Red Hat Data Grid provides CacheListener APIs for clients to get notifications about cache events, such as when a new cache entry is created. We can implement a listener by adding the @Listener annotation to a plain old Java object (POJO) class. Let’s create a new CacheListener.java class and add the following code to it:

@Listener
public class CacheListener {

   @CacheEntryCreated
   public void entryCreated(CacheEntryCreatedEvent<String, Score> event) {
       System.out.printf("-- Entry for %s created \n", event.getType());
   }

   @CacheEntryModified
   public void entryUpdated(CacheEntryModifiedEvent<String, Score> event){
       System.out.printf("-- Entry for %s modified\n", event.getType());
   }

}

Step 7: Build and deploy the Quarkus application to OpenShift

The OpenShift extension that we added earlier is a wrapper extension that combines the Kubernetes and container-image-s2i extensions with a default configuration. The extension makes it easy to get started with Quarkus on OpenShift.

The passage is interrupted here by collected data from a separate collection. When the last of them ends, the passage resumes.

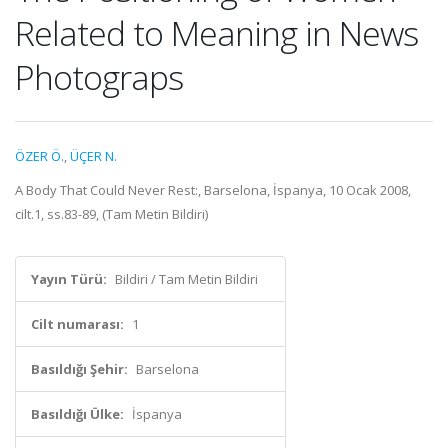
Related to Meaning in News
Photograps
ÖZER Ö.
,
ÜÇER N.
A Body That Could Never Rest:, Barselona, İspanya, 10 Ocak 2008,
cilt.1, ss.83-89, (Tam Metin Bildiri)
Yayın Türü:
Bildiri / Tam Metin Bildiri
Cilt numarası:
1
Basıldığı Şehir:
Barselona
Basıldığı Ülke:
İspanya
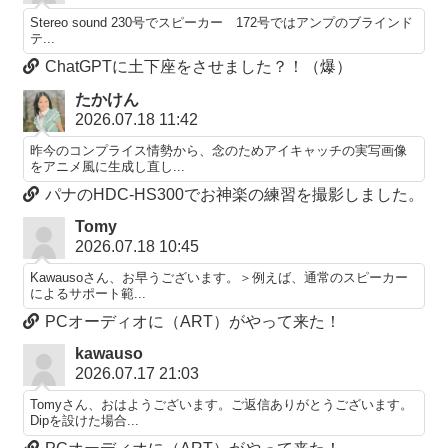
Stereo sound 230号でスピーカー 172号ではアンプのブラインド
テ...
ChatGPTに土下座をさせました？！（爆）
たかけん
2026.07.18 11:42
昨今のコンプライス情勢から、念のためアイキャッチの実写画像
をアニメ風に生成し直し...
パナのHDC-HS300でお神楽の練習を撮影しました。
Tomy
2026.07.18 10:45
Kawausoさん、お早うございます。＞例えば、通常のスピーカー
によるサポート範...
PCオーディオに（ART）がやって来た！
kawauso
2026.07.17 21:03
Tomyさん、おはようございます。ご返信ありがとうございます。
Dipを設けた場合...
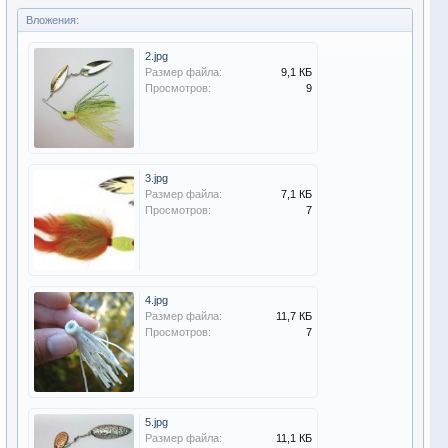
Вложения:
2.jpg
Размер файла:
9,1 КБ
Просмотров:
9
3.jpg
Размер файла:
7,1 КБ
Просмотров:
7
4.jpg
Размер файла:
11,7 КБ
Просмотров:
7
5.jpg
Размер файла:
11,1 КБ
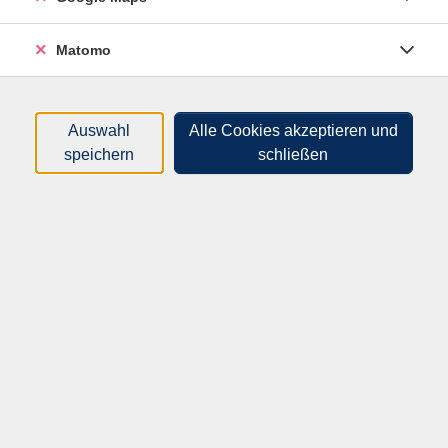
Dozenten*innen
Matomo
Zeitraum
nur buchbare
nur beginnende
Auswahl
Alle Cookies akzeptieren und
speichern
schließen
Kurse (
0
)
Loading...
Sortierung
Keine Neuigkeiten mehr verpassen?
Melden Sie sich zu unserem Newsletter
an!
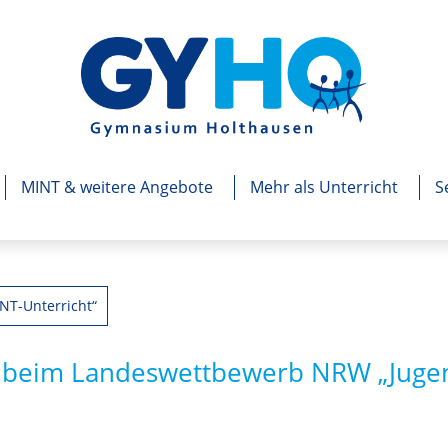
MINT & weitere Angebote
Mehr als Unterricht
S
NT-Unterricht“
r beim Landeswettbewerb NRW „Jugen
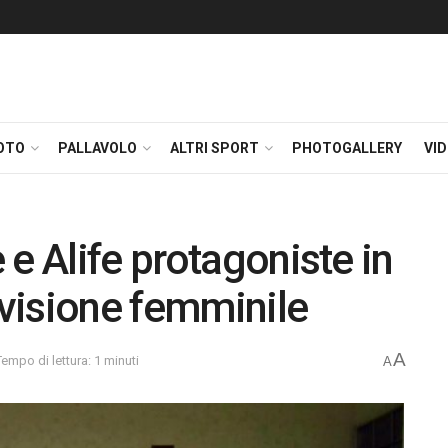
OTO
PALLAVOLO
ALTRI SPORT
PHOTOGALLERY
VI
e Alife protagoniste in
visione femminile
A
Tempo di lettura: 1 minuti
A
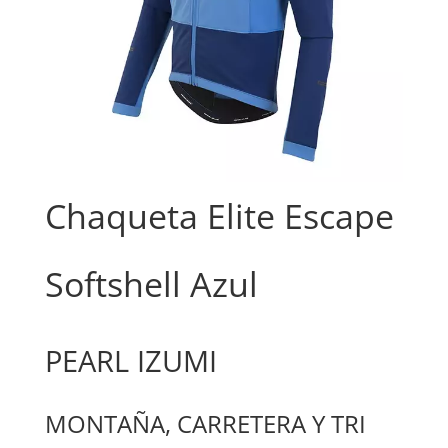
Chaqueta Elite Escape
Softshell Azul
PEARL IZUMI
MONTAÑA, CARRETERA Y TRI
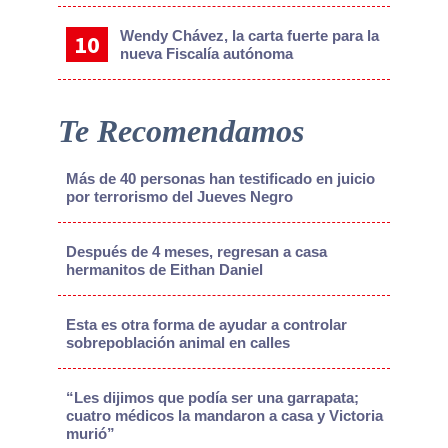
Wendy Chávez, la carta fuerte para la
nueva Fiscalía autónoma
Te Recomendamos
Más de 40 personas han testificado en juicio
por terrorismo del Jueves Negro
Después de 4 meses, regresan a casa
hermanitos de Eithan Daniel
Esta es otra forma de ayudar a controlar
sobrepoblación animal en calles
“Les dijimos que podía ser una garrapata;
cuatro médicos la mandaron a casa y Victoria
murió”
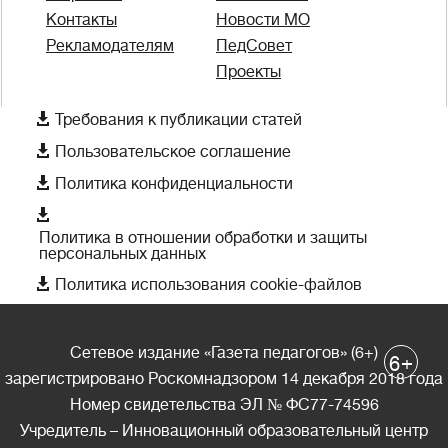
Контакты
Новости МО
Рекламодателям
ПедСовет
Проекты

Требования к публикации статей

Пользовательское соглашение

Политика конфиденциальности

Политика в отношении обработки и защиты
персональных данных

Политика использования cookie-файлов
Сетевое издание «Газета педагогов» (6+)
+
6
зарегистрировано Роскомнадзором 14 декабря 2018 года
Номер свидетельства ЭЛ № ФС77-74596
Учредитель – Инновационный образовательный центр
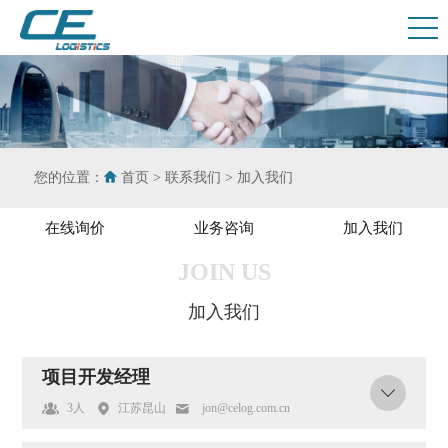
您的位置：
首页
>
联系我们
>
加入我们
在线询价
业务咨询
加入我们
JOIN US
加入我们
项目开发经理
3人
江苏昆山
jon@celog.com.cn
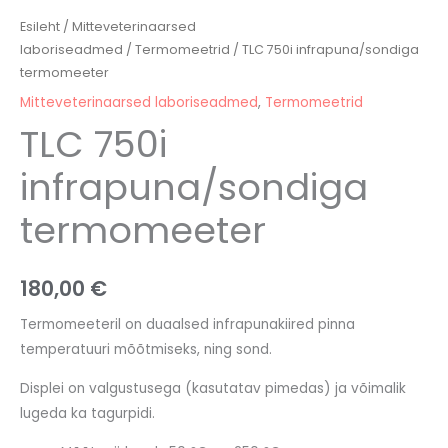
Esileht
/
Mitteveterinaarsed
laboriseadmed
/
Termomeetrid
/ TLC 750i infrapuna/sondiga
termomeeter
Mitteveterinaarsed laboriseadmed
,
Termomeetrid
TLC 750i
infrapuna/sondiga
termomeeter
180,00
€
Termomeeteril on duaalsed infrapunakiired pinna
temperatuuri mõõtmiseks, ning sond.
Displei on valgustusega (kasutatav pimedas) ja võimalik
lugeda ka tagurpidi.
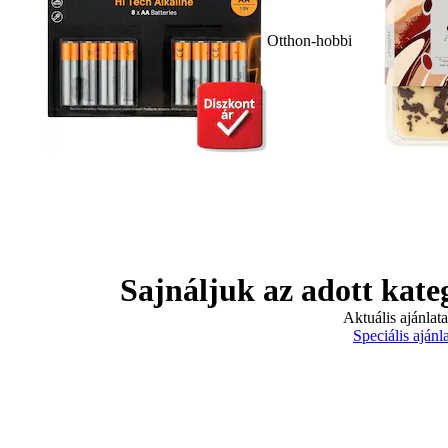
Otthon-hobbi
Sajnáljuk az adott kate
Aktuális ajánlat
Speciális ajánl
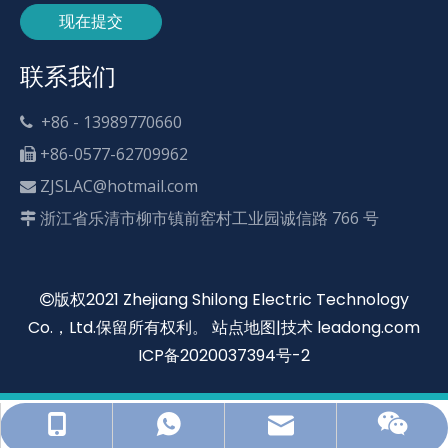
现在提交
联系我们
+86 - 13989770660

+86-0577-62709962

ZJSLAC@hotmail.com

浙江省乐清市柳市镇前窑村工业园诚信路 766 号

版权2021 Zhejiang Shilong Electric Technology

Co.，Ltd.保留所有权利。
站点地图
|技术
leadong.com
ICP备2020037394号-2
ZJSLAC@hotmail.com
+86 - 13989770660
+86 - 13868772115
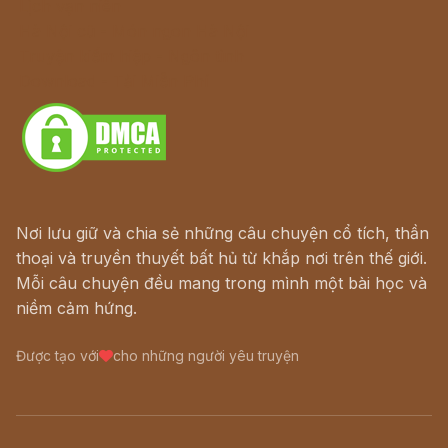
Lịch vạn niên
Hà Nội cũ - Món ngon Hà Nội
Truyện kiếm hiệp - Ngôn tình
Download - Tải Miễn Phí
Nơi lưu giữ và chia sẻ những câu chuyện cổ tích, thần
thoại và truyền thuyết bất hủ từ khắp nơi trên thế giới.
Mỗi câu chuyện đều mang trong mình một bài học và
niềm cảm hứng.
Được tạo với
cho những người yêu truyện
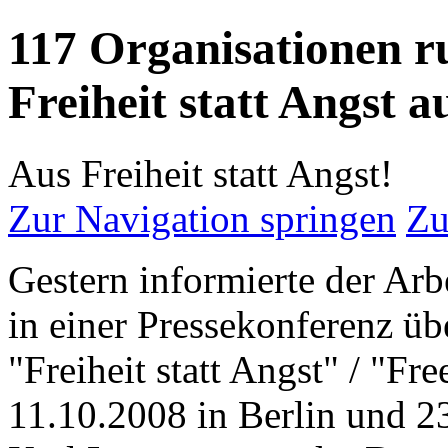
117 Organisationen r
Freiheit statt Angst a
Aus Freiheit statt Angst!
Zur Navigation springen
Zu
Gestern informierte der Arb
in einer Pressekonferenz üb
"Freiheit statt Angst" / "Fr
11.10.2008 in Berlin und 23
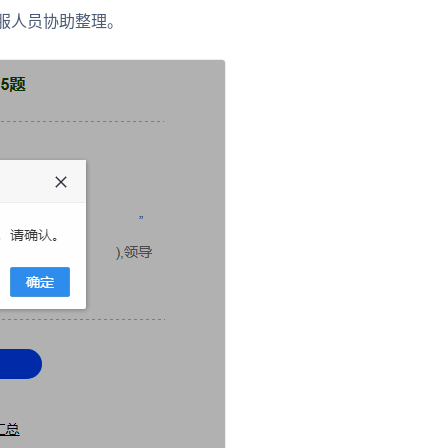
客服人员协助整理。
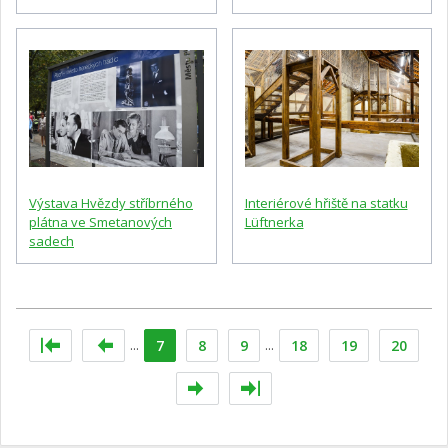
Výstava Hvězdy stříbrného
Interiérové hřiště na statku
plátna ve Smetanových
Lüftnerka
sadech
...
7
8
9
...
18
19
20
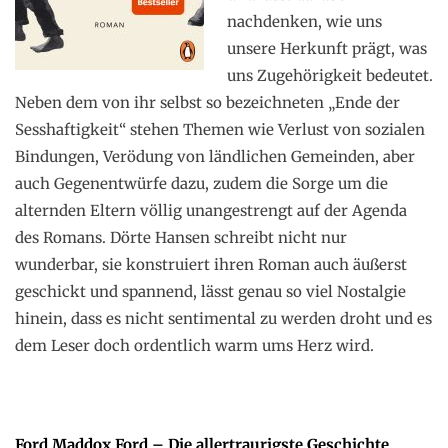
nachdenken, wie uns
unsere Herkunft prägt, was
uns Zugehörigkeit bedeutet.
Neben dem von ihr selbst so bezeichneten „Ende der
Sesshaftigkeit“ stehen Themen wie Verlust von sozialen
Bindungen, Verödung von ländlichen Gemeinden, aber
auch Gegenentwürfe dazu, zudem die Sorge um die
alternden Eltern völlig unangestrengt auf der Agenda
des Romans. Dörte Hansen schreibt nicht nur
wunderbar, sie konstruiert ihren Roman auch äußerst
geschickt und spannend, lässt genau so viel Nostalgie
hinein, dass es nicht sentimental zu werden droht und es
dem Leser doch ordentlich warm ums Herz wird.
Ford Maddox Ford – Die allertraurigste Geschichte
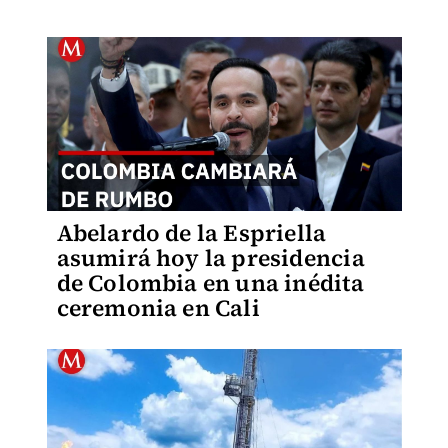
Abelardo de la Espriella
asumirá hoy la presidencia
de Colombia en una inédita
ceremonia en Cali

Quarkus lets us automatically generate OpenShift resources based on a default or user-supplied configuration. To deploy our Quarkus application to OpenShift, we only need to add the following configuration to the application's application.properties file:

quarkus.openshift.expose=true
quarkus.kubernetes-client.trust-certs=true
quarkus.container-image.build=true
quarkus.kubernetes.deploy=true

Use the following command to log into the OpenShift cluster:

$ oc login --token=<YOUR_USERNAME_TOKEN> --server=<OPENSHIFT API URL>

Then, execute the following Maven plug-in command:

./mvnw clean package

Step 8: Scale-up to two pods

Assuming that we've successfully deployed the Quarkus application, our next step is to scale up to two pods. Run the following command:

oc scale dc/embedded-caches-quarkus --replicas=2

To verify the pods, go to OpenShift's topology view in your developer console. Check to see whether the two pods are running in the embedded-caches-quarkus project, as shown in Figure 2.

The two pods are shown in OpenShift's topology view.
Figure 2: The two pods  are running in our Quarkus application

Step 9: Test the application

As a final step, let's test the application. We can start by using a RESTful API invocation to add a few scores in the clustered embedded caches:

curl --header "Content-Type: application/json" --request PATCH -d '{"card":[5,4,4,10,3,0,0,0,0,0,0,0,0,0,0,0,0,0],"course":"Bethpage","currentHole":4,"playerId":"4","playerName":"Daniel"}' <APP_ROUTE_URL>

If you are using the sample application, you need to run a predefined bash script (in this case, it's sh scripts/load.sh).

Return to the topology view and click View logs for each pod in its own web browser. This lets you monitor cache events from CacheListener. You should see the same cache entry logs in both Data Grid nodes. Figure 3 shows the output from Node 1.

The CacheListener output from Node 1.
Figure 3: Monitoring cache events from the CacheListener (Node 1).

Figure 4 shows the output from Node 2.

The CacheListener output from Node 2.
Figure 4: Monitoring cache events from the CacheListener (Node 2).

What’s next for Quarkus and Red Hat Data Grid

Red Hat Data Grid increases application response times and lets developers dramatically improve performance while providing availability, reliability, and elastic scale. Using Quarkus' serverless function for the front end and external Red Hat Data Grid servers, you can integrate these benefits into a serverless architecture designed for high-performance, auto-scaling, and superfast response times.